>>>

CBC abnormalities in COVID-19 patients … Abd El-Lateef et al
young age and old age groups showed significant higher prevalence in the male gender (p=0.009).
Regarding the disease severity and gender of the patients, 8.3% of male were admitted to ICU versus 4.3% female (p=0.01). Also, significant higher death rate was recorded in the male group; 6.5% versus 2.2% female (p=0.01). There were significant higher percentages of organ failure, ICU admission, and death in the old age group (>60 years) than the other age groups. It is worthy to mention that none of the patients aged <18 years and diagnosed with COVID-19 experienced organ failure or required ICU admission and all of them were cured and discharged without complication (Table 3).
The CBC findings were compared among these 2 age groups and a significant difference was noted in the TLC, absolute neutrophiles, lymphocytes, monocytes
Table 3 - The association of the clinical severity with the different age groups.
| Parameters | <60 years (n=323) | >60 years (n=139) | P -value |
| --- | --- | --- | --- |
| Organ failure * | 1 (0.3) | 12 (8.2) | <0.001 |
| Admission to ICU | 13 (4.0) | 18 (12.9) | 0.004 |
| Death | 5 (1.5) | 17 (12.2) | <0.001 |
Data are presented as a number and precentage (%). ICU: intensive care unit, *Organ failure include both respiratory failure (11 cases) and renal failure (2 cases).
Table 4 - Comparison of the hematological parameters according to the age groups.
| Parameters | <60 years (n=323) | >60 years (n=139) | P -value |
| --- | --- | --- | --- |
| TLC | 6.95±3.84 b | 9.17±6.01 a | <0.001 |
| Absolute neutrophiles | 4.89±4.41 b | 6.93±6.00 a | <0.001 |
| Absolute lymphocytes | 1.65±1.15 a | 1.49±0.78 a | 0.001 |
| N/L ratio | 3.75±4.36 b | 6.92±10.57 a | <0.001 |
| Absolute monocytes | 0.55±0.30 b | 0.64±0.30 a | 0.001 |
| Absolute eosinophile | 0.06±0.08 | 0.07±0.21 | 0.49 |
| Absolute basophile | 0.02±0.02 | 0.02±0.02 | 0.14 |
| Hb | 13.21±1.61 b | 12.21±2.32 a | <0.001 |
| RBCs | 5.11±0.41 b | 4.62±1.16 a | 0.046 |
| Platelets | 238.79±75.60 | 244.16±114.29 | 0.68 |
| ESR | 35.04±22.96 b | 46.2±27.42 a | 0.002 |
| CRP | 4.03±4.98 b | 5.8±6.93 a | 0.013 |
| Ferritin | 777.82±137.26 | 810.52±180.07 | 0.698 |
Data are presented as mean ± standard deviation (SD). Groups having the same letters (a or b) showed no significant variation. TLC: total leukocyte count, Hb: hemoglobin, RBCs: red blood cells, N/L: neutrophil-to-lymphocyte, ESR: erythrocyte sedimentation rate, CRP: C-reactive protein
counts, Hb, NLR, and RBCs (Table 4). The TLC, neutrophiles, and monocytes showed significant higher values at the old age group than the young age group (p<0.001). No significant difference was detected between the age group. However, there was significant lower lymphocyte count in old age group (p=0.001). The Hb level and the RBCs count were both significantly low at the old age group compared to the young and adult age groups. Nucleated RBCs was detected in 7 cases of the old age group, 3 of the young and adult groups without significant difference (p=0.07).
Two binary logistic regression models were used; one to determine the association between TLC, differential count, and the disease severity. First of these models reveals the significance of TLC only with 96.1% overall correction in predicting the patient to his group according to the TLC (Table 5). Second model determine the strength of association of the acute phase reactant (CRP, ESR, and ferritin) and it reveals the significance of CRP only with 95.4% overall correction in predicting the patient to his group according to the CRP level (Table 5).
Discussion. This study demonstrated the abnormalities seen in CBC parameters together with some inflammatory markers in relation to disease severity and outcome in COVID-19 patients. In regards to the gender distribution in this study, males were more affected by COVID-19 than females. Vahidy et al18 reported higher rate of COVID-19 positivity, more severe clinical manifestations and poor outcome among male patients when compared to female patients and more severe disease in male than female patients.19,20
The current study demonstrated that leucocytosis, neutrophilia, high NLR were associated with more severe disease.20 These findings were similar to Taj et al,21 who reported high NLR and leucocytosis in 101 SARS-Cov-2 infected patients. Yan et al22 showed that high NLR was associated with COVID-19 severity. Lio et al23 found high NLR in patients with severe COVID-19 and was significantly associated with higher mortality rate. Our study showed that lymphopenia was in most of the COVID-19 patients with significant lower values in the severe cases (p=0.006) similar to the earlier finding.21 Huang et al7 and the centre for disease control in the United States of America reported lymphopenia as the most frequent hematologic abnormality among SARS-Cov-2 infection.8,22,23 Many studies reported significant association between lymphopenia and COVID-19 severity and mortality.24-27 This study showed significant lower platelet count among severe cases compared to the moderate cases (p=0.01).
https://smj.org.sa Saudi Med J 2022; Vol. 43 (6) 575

<<<
>>>

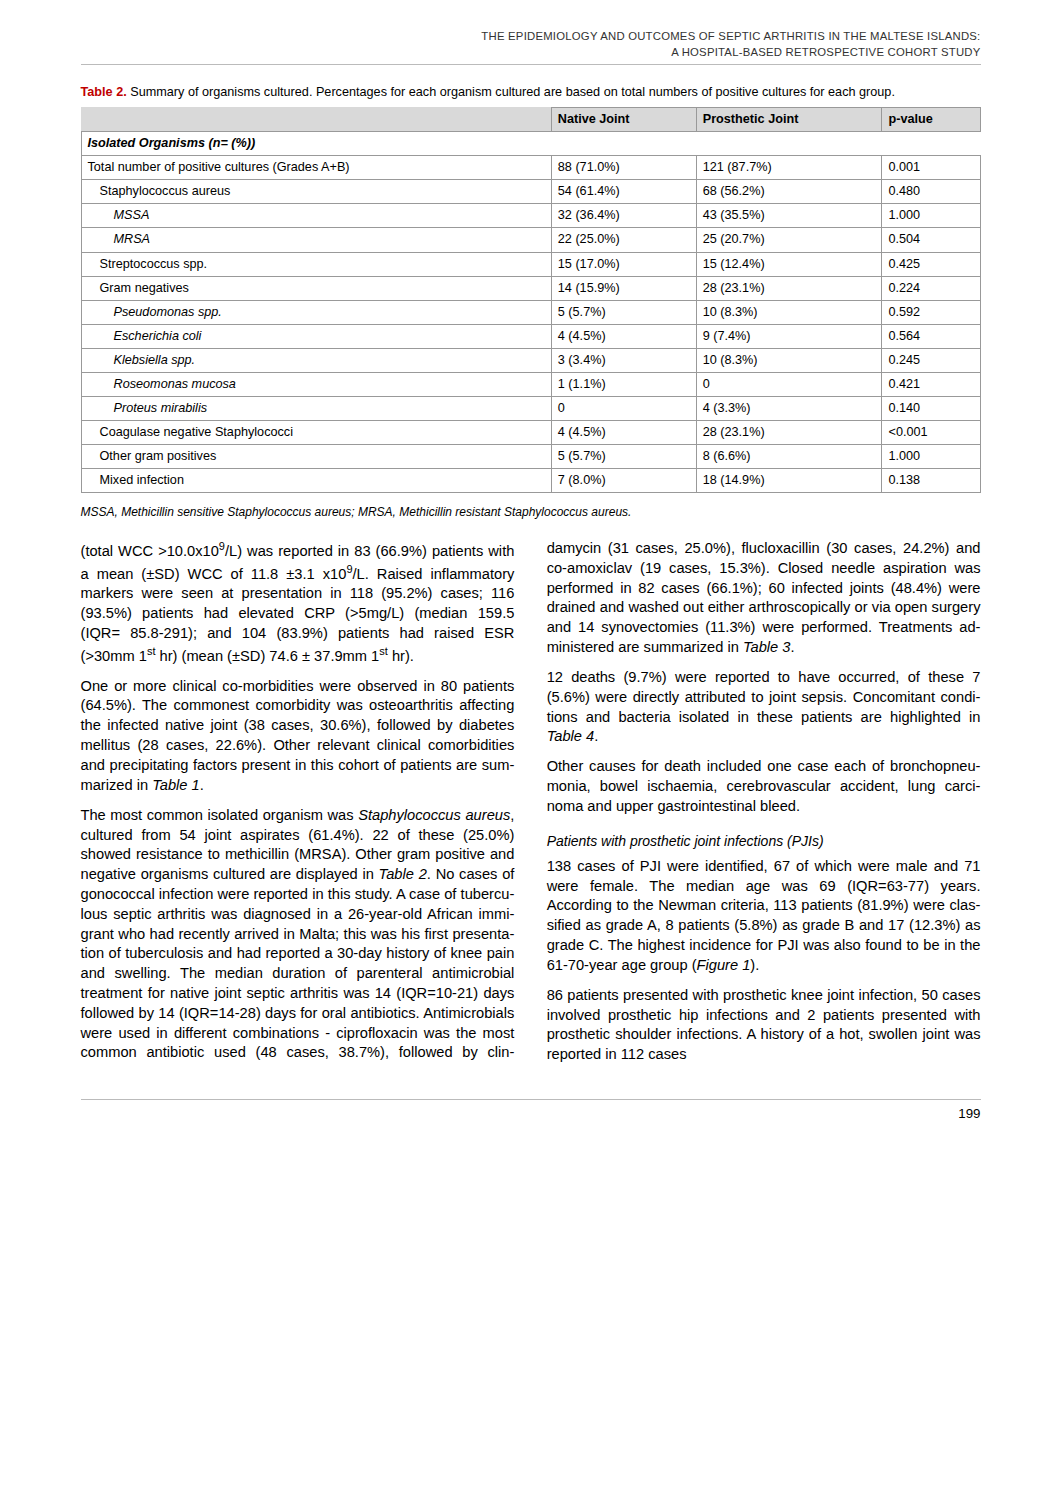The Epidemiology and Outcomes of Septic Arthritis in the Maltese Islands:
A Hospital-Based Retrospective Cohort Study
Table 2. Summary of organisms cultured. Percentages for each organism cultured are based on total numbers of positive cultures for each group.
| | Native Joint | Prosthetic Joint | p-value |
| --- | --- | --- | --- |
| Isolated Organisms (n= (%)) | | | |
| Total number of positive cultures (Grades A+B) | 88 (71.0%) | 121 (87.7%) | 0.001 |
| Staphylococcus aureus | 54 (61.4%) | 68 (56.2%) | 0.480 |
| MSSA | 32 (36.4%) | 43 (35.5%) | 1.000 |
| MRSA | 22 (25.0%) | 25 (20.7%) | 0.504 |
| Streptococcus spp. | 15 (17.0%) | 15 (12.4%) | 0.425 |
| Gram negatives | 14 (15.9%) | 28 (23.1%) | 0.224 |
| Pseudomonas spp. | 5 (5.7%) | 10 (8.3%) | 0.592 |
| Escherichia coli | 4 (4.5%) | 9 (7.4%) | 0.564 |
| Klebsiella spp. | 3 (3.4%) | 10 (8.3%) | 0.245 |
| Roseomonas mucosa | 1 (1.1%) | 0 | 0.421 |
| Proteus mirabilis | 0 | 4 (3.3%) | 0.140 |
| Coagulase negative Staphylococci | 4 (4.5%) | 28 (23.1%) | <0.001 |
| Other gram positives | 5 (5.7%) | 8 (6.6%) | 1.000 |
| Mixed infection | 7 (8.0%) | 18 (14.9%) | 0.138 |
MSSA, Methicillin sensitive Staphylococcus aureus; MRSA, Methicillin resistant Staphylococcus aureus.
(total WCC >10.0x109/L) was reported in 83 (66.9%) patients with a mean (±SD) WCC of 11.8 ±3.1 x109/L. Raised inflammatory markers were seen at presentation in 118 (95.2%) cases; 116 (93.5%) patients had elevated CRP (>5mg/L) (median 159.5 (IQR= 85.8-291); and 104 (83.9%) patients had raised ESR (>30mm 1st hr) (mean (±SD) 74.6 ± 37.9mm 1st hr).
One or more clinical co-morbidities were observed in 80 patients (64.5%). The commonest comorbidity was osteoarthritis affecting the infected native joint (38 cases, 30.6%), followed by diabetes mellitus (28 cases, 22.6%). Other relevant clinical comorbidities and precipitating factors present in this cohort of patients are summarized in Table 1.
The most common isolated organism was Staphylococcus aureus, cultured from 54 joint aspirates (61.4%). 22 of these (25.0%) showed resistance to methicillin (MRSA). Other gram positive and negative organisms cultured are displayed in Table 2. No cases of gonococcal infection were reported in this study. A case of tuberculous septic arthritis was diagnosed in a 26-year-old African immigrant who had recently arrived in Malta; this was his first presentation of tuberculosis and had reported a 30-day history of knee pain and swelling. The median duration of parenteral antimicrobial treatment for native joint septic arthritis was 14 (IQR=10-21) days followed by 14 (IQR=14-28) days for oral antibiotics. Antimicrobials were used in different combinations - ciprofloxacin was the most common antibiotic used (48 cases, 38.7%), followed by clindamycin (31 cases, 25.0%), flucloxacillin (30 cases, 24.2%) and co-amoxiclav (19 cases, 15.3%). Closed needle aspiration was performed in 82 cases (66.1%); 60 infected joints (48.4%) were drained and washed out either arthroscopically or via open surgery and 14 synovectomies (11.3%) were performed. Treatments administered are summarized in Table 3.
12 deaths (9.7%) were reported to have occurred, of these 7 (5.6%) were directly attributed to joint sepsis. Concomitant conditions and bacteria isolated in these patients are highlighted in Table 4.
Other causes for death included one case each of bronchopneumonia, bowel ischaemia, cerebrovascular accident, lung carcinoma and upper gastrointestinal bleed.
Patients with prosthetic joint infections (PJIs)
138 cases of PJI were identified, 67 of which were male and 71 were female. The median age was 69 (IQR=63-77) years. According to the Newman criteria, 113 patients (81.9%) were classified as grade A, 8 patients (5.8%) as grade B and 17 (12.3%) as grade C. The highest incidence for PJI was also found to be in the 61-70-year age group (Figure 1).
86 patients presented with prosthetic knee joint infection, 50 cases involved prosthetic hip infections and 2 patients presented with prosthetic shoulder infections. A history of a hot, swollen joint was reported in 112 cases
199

<<<
>>>

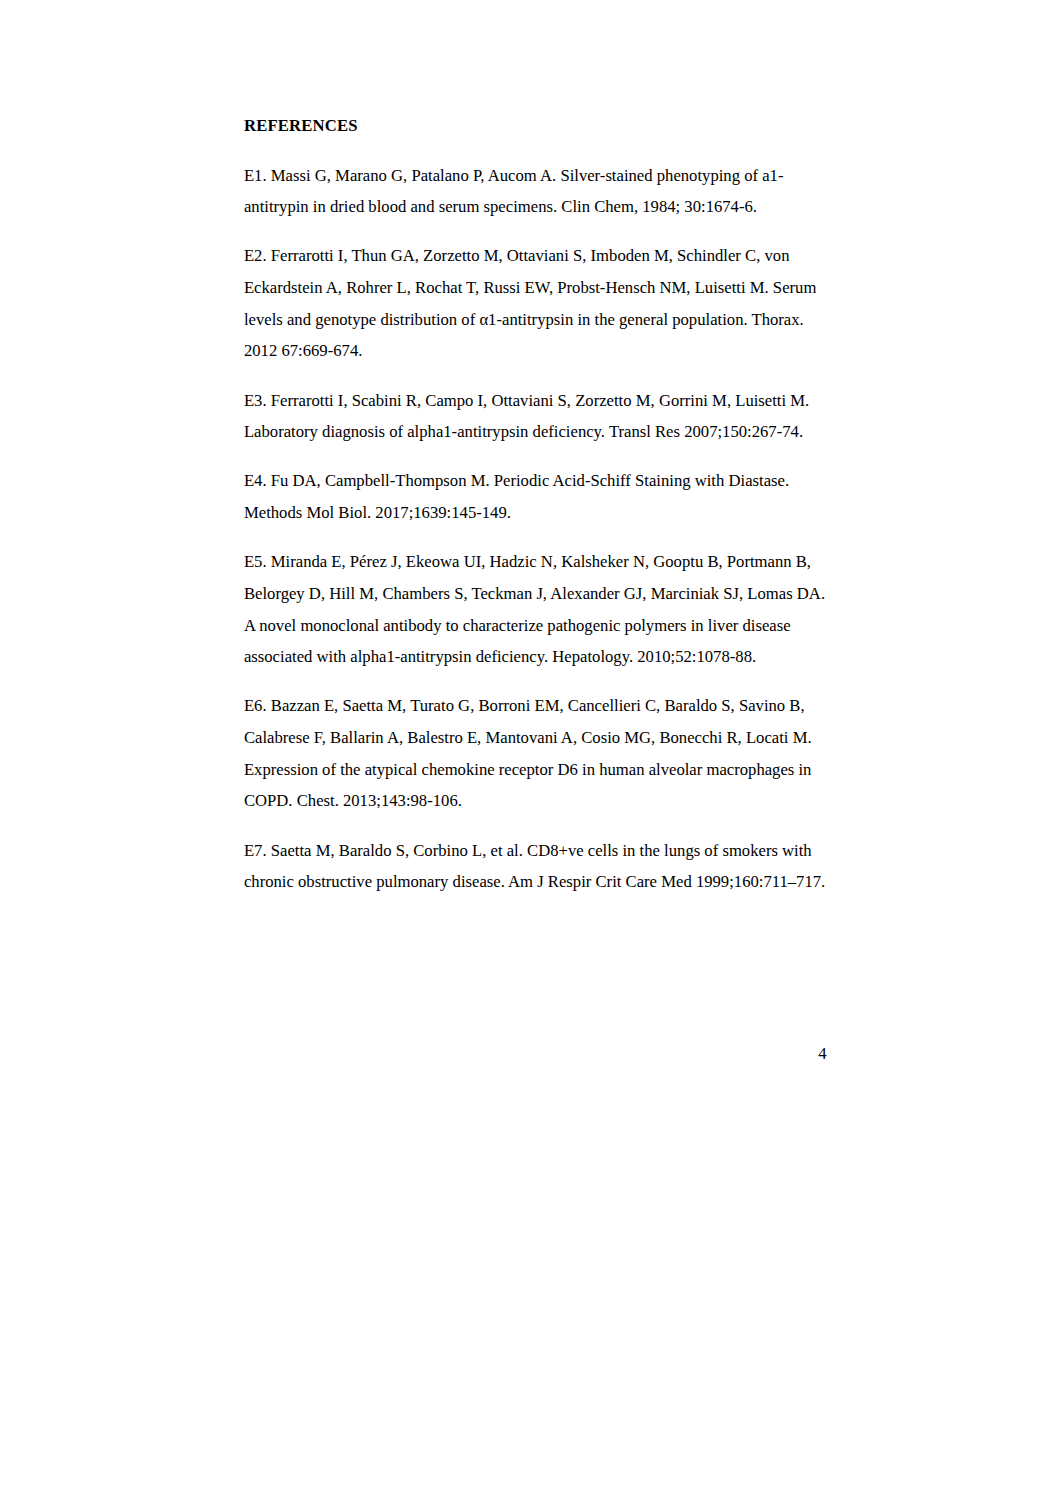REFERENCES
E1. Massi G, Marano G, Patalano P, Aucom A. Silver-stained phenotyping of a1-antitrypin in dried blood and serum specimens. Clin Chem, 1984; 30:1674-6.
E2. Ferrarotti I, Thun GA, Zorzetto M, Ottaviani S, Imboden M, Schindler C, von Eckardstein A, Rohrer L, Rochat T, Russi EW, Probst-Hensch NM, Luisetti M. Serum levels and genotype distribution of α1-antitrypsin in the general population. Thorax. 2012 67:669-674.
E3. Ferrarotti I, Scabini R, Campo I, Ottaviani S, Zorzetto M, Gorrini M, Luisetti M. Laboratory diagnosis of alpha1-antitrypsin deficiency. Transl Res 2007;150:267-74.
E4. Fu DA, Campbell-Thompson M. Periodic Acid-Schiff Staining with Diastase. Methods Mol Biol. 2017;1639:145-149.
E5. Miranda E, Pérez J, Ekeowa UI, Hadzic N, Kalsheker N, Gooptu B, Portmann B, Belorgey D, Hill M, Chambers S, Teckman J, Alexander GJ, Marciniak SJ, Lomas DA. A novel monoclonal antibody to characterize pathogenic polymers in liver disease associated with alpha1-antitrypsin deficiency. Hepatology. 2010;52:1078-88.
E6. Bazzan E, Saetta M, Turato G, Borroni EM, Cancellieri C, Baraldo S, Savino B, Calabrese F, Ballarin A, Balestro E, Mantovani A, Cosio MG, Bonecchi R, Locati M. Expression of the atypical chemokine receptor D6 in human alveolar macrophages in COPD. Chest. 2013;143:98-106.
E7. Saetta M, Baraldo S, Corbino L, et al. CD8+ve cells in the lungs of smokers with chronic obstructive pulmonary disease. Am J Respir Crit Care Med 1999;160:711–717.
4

<<<

*Assignment*
Every line above that includes the string "Baraldo" needs to be copied.

*Response to this exercise*
E6. Bazzan E, Saetta M, Turato G, Borroni EM, Cancellieri C, Baraldo S, Savino B, Calabrese F, Ballarin A, Balestro E, Mantovani A, Cosio MG, Bonecchi R, Locati M. Expression of the atypical chemokine receptor D6 in human alveolar macrophages in COPD. Chest. 2013;143:98-106.
E7. Saetta M, Baraldo S, Corbino L, et al. CD8+ve cells in the lungs of smokers with chronic obstructive pulmonary disease. Am J Respir Crit Care Med 1999;160:711–717.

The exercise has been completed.